::: Provided data :::
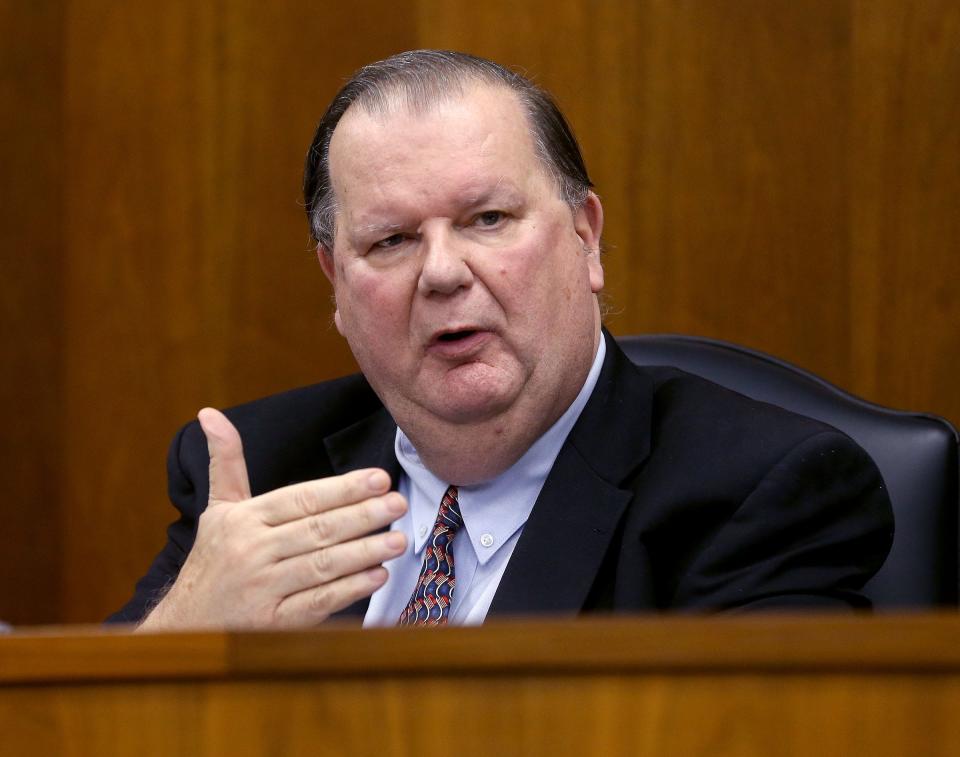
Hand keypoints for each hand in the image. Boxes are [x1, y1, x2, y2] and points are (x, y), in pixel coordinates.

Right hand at [137, 408, 406, 629]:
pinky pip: (317, 603)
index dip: (343, 488)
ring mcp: (263, 589)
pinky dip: (349, 589)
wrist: (186, 624)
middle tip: (398, 503)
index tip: (378, 478)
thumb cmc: (213, 560)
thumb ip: (226, 462)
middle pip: (317, 529)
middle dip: (363, 515)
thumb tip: (210, 414)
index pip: (302, 498)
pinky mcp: (273, 623)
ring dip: (364, 552)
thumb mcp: (219, 508)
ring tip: (398, 540)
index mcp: (244, 519)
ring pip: (321, 565)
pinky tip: (376, 576)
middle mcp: (252, 551)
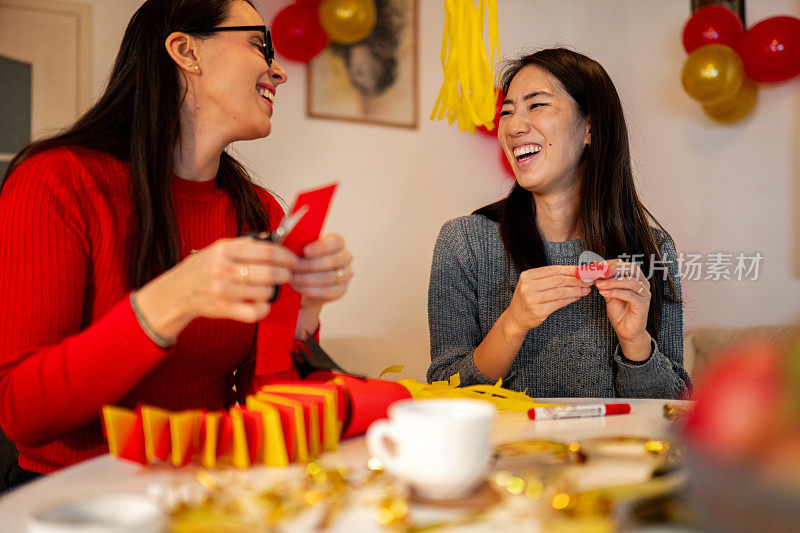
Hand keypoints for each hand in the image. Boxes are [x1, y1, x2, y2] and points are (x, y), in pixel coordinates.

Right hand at [135, 236, 297, 338]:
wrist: (176, 292)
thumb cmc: (202, 269)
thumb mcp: (218, 249)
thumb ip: (244, 244)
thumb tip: (272, 237)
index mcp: (224, 249)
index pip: (265, 250)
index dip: (285, 256)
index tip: (293, 260)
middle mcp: (223, 268)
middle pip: (268, 271)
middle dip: (285, 274)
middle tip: (288, 275)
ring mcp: (222, 290)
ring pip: (264, 292)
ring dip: (274, 291)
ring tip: (272, 288)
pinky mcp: (223, 309)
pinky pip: (254, 312)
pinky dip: (264, 308)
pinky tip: (263, 304)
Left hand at [291, 233, 353, 308]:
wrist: (304, 282)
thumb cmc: (302, 260)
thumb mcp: (300, 250)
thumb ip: (300, 245)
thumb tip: (293, 245)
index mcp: (337, 243)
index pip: (336, 241)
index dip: (321, 247)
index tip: (305, 251)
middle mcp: (345, 257)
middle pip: (332, 261)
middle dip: (310, 265)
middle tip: (293, 268)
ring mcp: (346, 274)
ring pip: (328, 277)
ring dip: (307, 279)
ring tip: (292, 279)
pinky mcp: (341, 290)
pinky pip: (327, 292)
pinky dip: (310, 290)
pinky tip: (298, 288)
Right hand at [505, 265, 591, 335]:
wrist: (516, 318)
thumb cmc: (528, 298)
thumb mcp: (533, 284)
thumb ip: (550, 278)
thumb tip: (575, 273)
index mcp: (527, 276)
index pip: (554, 270)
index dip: (570, 270)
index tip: (583, 271)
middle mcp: (528, 286)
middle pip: (558, 281)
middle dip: (576, 280)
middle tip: (588, 281)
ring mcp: (532, 299)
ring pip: (560, 292)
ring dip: (576, 290)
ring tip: (585, 290)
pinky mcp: (538, 311)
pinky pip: (559, 303)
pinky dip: (570, 299)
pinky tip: (577, 297)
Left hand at [594, 259, 651, 360]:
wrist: (626, 331)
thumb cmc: (619, 312)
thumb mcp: (609, 294)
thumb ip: (604, 284)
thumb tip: (593, 273)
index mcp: (636, 279)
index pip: (625, 265)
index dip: (610, 264)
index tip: (595, 266)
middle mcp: (643, 284)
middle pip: (632, 269)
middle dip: (613, 269)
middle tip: (598, 272)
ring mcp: (644, 294)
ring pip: (631, 282)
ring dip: (612, 282)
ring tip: (598, 284)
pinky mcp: (643, 305)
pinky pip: (630, 295)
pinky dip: (616, 292)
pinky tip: (604, 293)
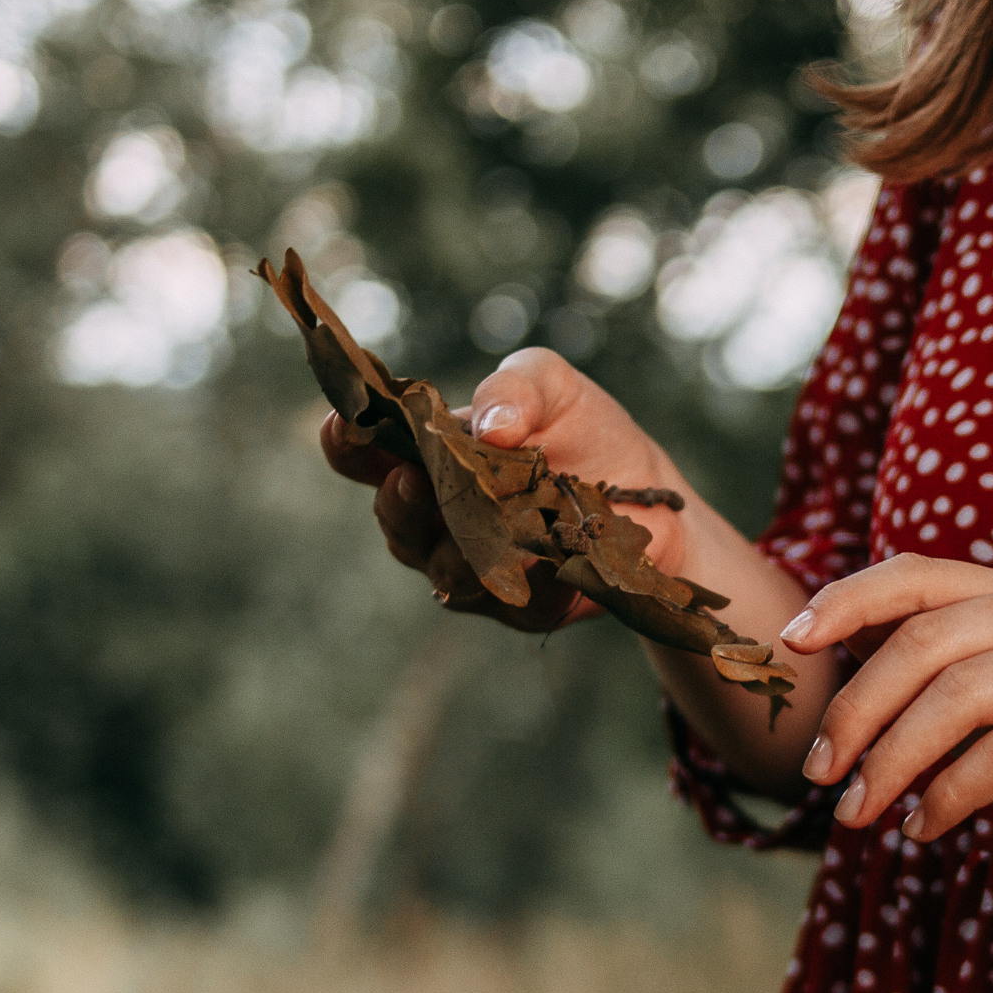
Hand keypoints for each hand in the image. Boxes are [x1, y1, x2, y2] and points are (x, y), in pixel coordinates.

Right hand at [319, 347, 693, 630]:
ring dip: (457, 550)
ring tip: (482, 528)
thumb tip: (491, 426)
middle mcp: (440, 517)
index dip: (347, 442)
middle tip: (412, 480)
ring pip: (443, 570)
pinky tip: (556, 568)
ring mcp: (476, 567)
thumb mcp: (552, 386)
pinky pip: (519, 603)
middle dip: (398, 502)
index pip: (366, 454)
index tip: (343, 425)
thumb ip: (516, 386)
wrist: (649, 493)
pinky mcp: (525, 606)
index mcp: (431, 457)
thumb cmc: (581, 431)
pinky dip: (537, 587)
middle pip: (395, 521)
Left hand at [778, 555, 992, 937]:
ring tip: (858, 816)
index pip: (923, 575)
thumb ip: (928, 677)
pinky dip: (949, 793)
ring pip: (963, 695)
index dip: (847, 599)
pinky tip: (923, 830)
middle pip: (931, 641)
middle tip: (820, 775)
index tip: (791, 643)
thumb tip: (822, 635)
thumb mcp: (986, 725)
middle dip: (858, 710)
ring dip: (892, 762)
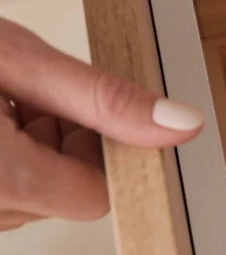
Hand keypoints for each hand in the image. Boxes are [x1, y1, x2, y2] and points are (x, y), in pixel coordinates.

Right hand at [0, 18, 203, 230]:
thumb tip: (180, 123)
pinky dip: (13, 152)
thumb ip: (102, 96)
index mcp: (0, 181)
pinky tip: (1, 111)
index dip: (111, 150)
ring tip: (13, 98)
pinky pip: (4, 186)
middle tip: (48, 93)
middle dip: (73, 140)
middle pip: (67, 191)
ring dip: (41, 144)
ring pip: (36, 188)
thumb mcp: (18, 59)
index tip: (110, 112)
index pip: (98, 195)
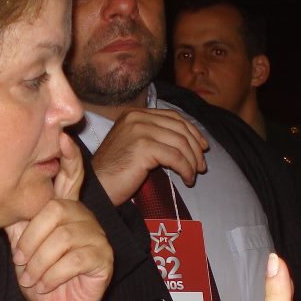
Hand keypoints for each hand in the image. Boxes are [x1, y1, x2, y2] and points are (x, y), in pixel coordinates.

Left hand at [6, 134, 112, 300]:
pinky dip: (52, 275)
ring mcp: (97, 236)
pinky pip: (74, 258)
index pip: (70, 177)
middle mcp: (83, 217)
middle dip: (31, 241)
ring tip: (33, 278)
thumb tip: (11, 192)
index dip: (68, 159)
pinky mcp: (104, 257)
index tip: (62, 138)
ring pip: (62, 236)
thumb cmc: (39, 278)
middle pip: (55, 211)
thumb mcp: (22, 246)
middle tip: (22, 262)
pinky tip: (47, 285)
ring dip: (39, 262)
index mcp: (64, 210)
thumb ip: (20, 220)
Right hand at [90, 108, 207, 204]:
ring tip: (193, 175)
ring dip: (192, 161)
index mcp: (135, 114)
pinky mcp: (143, 146)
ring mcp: (139, 130)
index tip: (203, 147)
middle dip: (195, 148)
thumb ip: (156, 137)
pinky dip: (185, 169)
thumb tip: (189, 143)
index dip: (192, 131)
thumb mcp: (137, 146)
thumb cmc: (117, 171)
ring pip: (180, 143)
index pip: (173, 117)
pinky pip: (175, 157)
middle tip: (202, 166)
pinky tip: (187, 179)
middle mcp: (137, 117)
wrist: (98, 186)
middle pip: (179, 128)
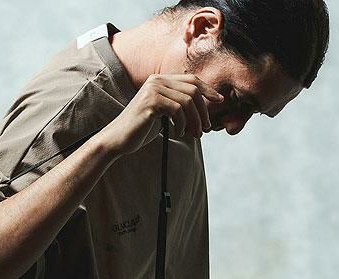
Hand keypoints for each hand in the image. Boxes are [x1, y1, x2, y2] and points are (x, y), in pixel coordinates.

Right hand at [98, 73, 223, 155]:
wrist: (118, 139)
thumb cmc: (140, 130)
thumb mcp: (162, 114)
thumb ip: (178, 107)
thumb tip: (203, 111)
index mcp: (161, 80)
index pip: (192, 80)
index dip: (208, 90)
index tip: (220, 101)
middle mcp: (157, 80)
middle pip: (193, 90)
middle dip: (204, 110)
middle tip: (206, 128)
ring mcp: (153, 90)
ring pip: (188, 101)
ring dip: (195, 120)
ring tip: (195, 134)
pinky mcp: (151, 102)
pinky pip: (177, 110)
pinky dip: (182, 123)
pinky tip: (179, 132)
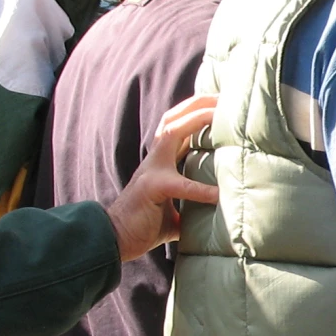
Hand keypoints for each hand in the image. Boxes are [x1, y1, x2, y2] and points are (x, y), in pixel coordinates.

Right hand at [106, 94, 218, 259]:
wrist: (113, 239)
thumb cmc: (144, 227)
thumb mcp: (175, 213)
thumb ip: (192, 207)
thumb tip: (219, 216)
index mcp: (160, 162)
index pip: (178, 129)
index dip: (196, 114)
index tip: (220, 105)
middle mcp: (154, 160)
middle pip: (173, 118)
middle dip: (197, 103)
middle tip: (223, 96)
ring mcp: (151, 170)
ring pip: (172, 131)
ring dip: (196, 118)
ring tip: (220, 114)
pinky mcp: (153, 188)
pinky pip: (182, 184)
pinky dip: (201, 190)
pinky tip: (219, 195)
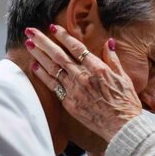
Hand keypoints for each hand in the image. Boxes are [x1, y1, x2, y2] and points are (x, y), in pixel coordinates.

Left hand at [24, 25, 141, 141]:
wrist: (121, 127)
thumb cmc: (126, 103)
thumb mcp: (124, 78)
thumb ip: (113, 59)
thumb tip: (109, 43)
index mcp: (97, 68)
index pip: (76, 47)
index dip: (63, 36)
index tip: (53, 28)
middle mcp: (83, 77)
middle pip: (59, 55)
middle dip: (43, 41)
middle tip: (30, 31)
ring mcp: (74, 90)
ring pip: (52, 69)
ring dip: (39, 55)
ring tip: (28, 45)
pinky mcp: (69, 103)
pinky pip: (53, 86)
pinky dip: (43, 76)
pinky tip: (35, 67)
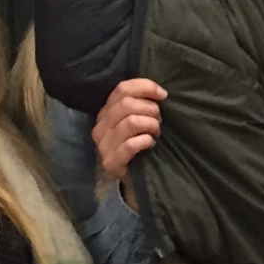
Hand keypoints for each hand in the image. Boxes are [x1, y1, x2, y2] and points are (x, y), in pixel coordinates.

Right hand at [92, 78, 166, 200]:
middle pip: (127, 104)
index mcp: (106, 110)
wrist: (132, 177)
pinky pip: (130, 145)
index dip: (145, 87)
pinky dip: (144, 141)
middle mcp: (100, 125)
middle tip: (159, 121)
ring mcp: (103, 144)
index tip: (163, 95)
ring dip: (150, 125)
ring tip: (155, 133)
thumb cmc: (138, 143)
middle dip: (151, 110)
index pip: (122, 89)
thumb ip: (142, 103)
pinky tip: (149, 143)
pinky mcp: (110, 161)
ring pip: (130, 122)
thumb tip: (161, 93)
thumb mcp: (138, 118)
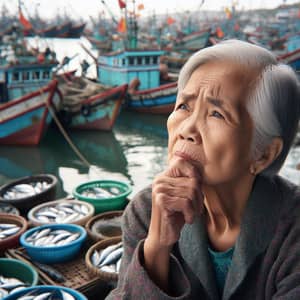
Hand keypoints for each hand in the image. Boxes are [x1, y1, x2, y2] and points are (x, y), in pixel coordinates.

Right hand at [143, 157, 202, 290]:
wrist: (163, 236)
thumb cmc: (177, 215)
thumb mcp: (184, 196)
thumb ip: (190, 182)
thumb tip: (202, 171)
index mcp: (163, 177)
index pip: (182, 162)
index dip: (194, 173)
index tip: (197, 190)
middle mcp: (159, 181)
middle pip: (192, 181)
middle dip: (199, 198)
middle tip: (196, 209)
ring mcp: (159, 190)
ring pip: (191, 192)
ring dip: (196, 207)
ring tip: (191, 214)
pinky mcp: (161, 202)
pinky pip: (186, 203)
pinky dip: (191, 214)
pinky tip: (187, 219)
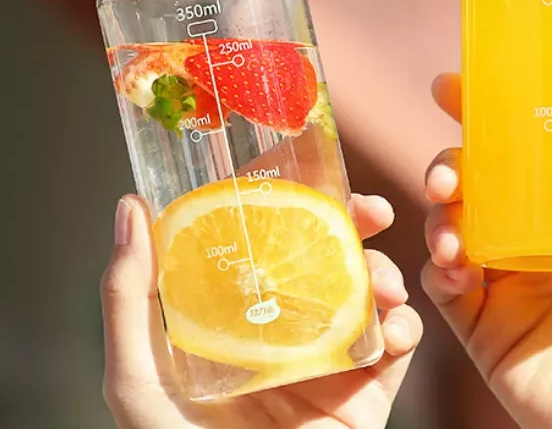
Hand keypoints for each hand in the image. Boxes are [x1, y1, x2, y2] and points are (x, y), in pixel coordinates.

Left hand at [103, 193, 421, 428]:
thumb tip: (130, 206)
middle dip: (357, 222)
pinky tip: (396, 326)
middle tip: (370, 209)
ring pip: (372, 290)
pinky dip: (408, 325)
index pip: (271, 240)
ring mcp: (331, 357)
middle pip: (330, 255)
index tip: (314, 172)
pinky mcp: (367, 391)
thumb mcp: (139, 377)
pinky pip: (400, 344)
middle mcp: (288, 327)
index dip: (296, 200)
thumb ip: (130, 298)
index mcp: (240, 314)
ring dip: (387, 270)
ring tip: (383, 281)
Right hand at [422, 51, 551, 428]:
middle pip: (473, 181)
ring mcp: (507, 283)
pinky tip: (457, 265)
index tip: (455, 85)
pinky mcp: (482, 326)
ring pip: (448, 225)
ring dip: (437, 212)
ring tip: (450, 217)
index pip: (520, 149)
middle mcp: (536, 239)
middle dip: (447, 161)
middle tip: (447, 165)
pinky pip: (442, 285)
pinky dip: (438, 266)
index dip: (483, 114)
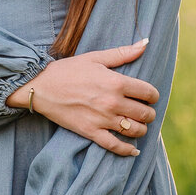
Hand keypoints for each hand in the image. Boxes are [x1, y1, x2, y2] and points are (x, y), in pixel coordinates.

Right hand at [8, 38, 157, 155]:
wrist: (41, 87)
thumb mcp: (95, 57)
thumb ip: (122, 53)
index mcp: (116, 82)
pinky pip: (115, 146)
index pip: (149, 93)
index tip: (150, 96)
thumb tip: (145, 43)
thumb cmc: (68, 70)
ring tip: (138, 126)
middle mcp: (112, 102)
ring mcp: (102, 119)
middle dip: (149, 113)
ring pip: (135, 130)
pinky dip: (127, 151)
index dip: (153, 95)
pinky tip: (134, 151)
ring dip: (141, 129)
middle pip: (145, 113)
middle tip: (145, 111)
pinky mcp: (91, 132)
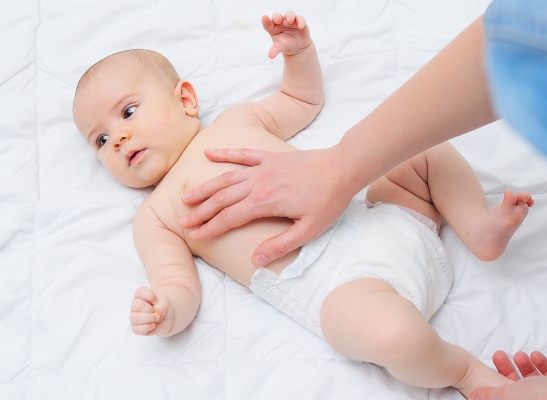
:::
## Try it
Using the entries above, output exactly the lines between the line holding "pinky pip: (327, 292)" and the line holding "thumb ip: (604, 284)", end lines included, and nothing more.

## Answer section
pinky pip: (327, 292)
pinky dip: (310, 290)
pinky tip: (298, 288)
Right hand at [505, 265, 591, 335]:
wrist: (516, 318)
thumb cmc: (528, 298)
thumb mcp: (533, 284)
thumb ip: (550, 278)
thumb tip: (575, 273)
index mcp: (527, 276)
index pip: (554, 270)
index dip: (570, 270)
index tip: (583, 271)
middle mcp: (528, 286)
middle pip: (558, 281)
middle dip: (576, 280)
middle tip: (588, 281)
ring mcp: (532, 299)
ring pip: (560, 292)
ring dip: (576, 290)
ring tip: (585, 290)
pinky mcp: (538, 311)
pinky pip: (559, 303)
pinky dip: (570, 299)
pinky tip: (577, 297)
Left hand at [594, 259, 651, 360]:
wrist: (626, 331)
thumb cmc: (619, 312)
thumb mcp: (609, 294)
thumb ip: (604, 284)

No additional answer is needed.